* _DATA IN THIS EXERCISE_:
++++

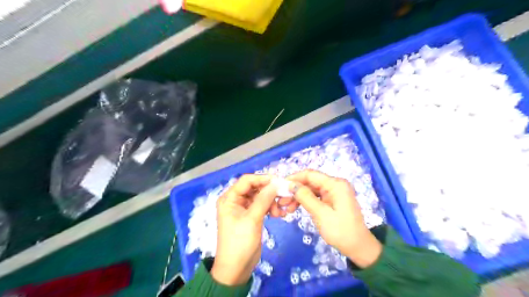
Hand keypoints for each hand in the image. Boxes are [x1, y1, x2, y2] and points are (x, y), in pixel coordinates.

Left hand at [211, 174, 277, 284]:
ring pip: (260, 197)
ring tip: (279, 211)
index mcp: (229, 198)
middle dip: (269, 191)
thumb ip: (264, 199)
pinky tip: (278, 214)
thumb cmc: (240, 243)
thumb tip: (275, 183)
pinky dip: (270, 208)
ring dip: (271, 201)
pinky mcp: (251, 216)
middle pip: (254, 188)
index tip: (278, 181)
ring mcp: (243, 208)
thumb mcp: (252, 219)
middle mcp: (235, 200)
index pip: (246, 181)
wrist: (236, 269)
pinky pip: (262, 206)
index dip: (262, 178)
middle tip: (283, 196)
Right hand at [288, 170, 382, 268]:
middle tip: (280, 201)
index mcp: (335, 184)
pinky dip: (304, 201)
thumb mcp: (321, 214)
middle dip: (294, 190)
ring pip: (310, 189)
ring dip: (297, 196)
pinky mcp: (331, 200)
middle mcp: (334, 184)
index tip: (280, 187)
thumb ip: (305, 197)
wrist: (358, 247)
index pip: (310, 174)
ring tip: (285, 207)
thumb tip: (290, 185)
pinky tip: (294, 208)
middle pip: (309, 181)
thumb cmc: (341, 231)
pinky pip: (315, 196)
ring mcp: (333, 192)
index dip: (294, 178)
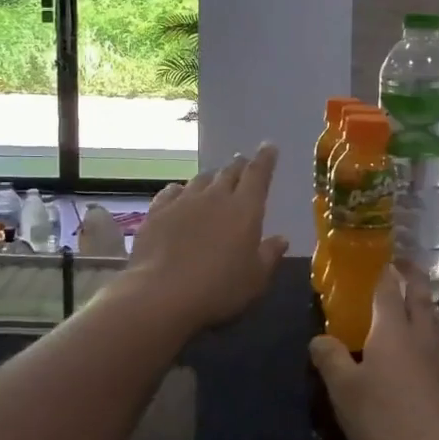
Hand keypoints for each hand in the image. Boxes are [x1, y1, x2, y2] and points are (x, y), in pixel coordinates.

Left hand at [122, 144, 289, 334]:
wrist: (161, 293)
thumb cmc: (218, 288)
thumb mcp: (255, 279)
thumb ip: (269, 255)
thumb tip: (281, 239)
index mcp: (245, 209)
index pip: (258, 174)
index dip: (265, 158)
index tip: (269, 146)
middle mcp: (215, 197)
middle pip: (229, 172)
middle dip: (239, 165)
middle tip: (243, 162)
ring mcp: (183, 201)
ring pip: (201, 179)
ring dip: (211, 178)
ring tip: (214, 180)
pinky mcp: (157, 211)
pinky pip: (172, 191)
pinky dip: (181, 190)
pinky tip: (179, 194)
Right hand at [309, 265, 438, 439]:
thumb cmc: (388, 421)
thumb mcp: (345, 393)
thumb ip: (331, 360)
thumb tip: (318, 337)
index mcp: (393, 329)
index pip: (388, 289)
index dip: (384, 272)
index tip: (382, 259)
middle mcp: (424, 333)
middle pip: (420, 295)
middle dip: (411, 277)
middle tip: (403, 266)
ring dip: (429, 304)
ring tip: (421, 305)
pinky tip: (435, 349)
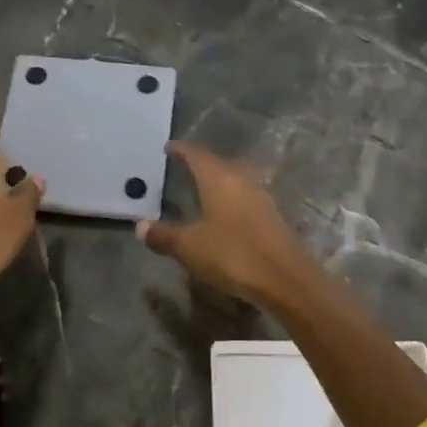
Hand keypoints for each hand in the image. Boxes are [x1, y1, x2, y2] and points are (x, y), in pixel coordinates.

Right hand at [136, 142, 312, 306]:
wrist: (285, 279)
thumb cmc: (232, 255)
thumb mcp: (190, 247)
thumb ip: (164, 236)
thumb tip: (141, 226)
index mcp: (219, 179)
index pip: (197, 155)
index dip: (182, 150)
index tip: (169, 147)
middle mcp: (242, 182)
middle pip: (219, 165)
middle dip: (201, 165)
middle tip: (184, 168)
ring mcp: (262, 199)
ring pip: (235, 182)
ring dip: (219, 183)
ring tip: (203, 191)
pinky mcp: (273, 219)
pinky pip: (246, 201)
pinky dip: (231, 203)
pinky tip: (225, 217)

++++

* _EXERCISE DESCRIPTION_:
The response must match the data line for line, from its first line through the line with "middle tip: (283, 196)", inclusive, and must leave out the pictures.

* _ANSWER TO THIS PROBLEM_:
Hand keypoints for each hand in the image. Boxes are [x1, y1, x2, y2] and points are (x, y), in pixel coordinates.

Left hand at [211, 174, 277, 284]:
ring pip: (260, 197)
ring tip: (279, 211)
index mcp: (229, 198)
middle dip: (269, 191)
thumb ip: (264, 199)
pinky tip: (278, 214)
thumb cmc: (240, 243)
thumb tip: (275, 183)
pinky dip: (270, 208)
ring dip: (271, 201)
pinky mcp: (251, 216)
middle pip: (254, 188)
index tip: (278, 181)
ring mcp: (243, 208)
thumb mcp: (252, 219)
middle mcp: (235, 200)
index pip: (246, 181)
wrist: (236, 269)
pinky pip: (262, 206)
index dip: (262, 178)
middle tip: (283, 196)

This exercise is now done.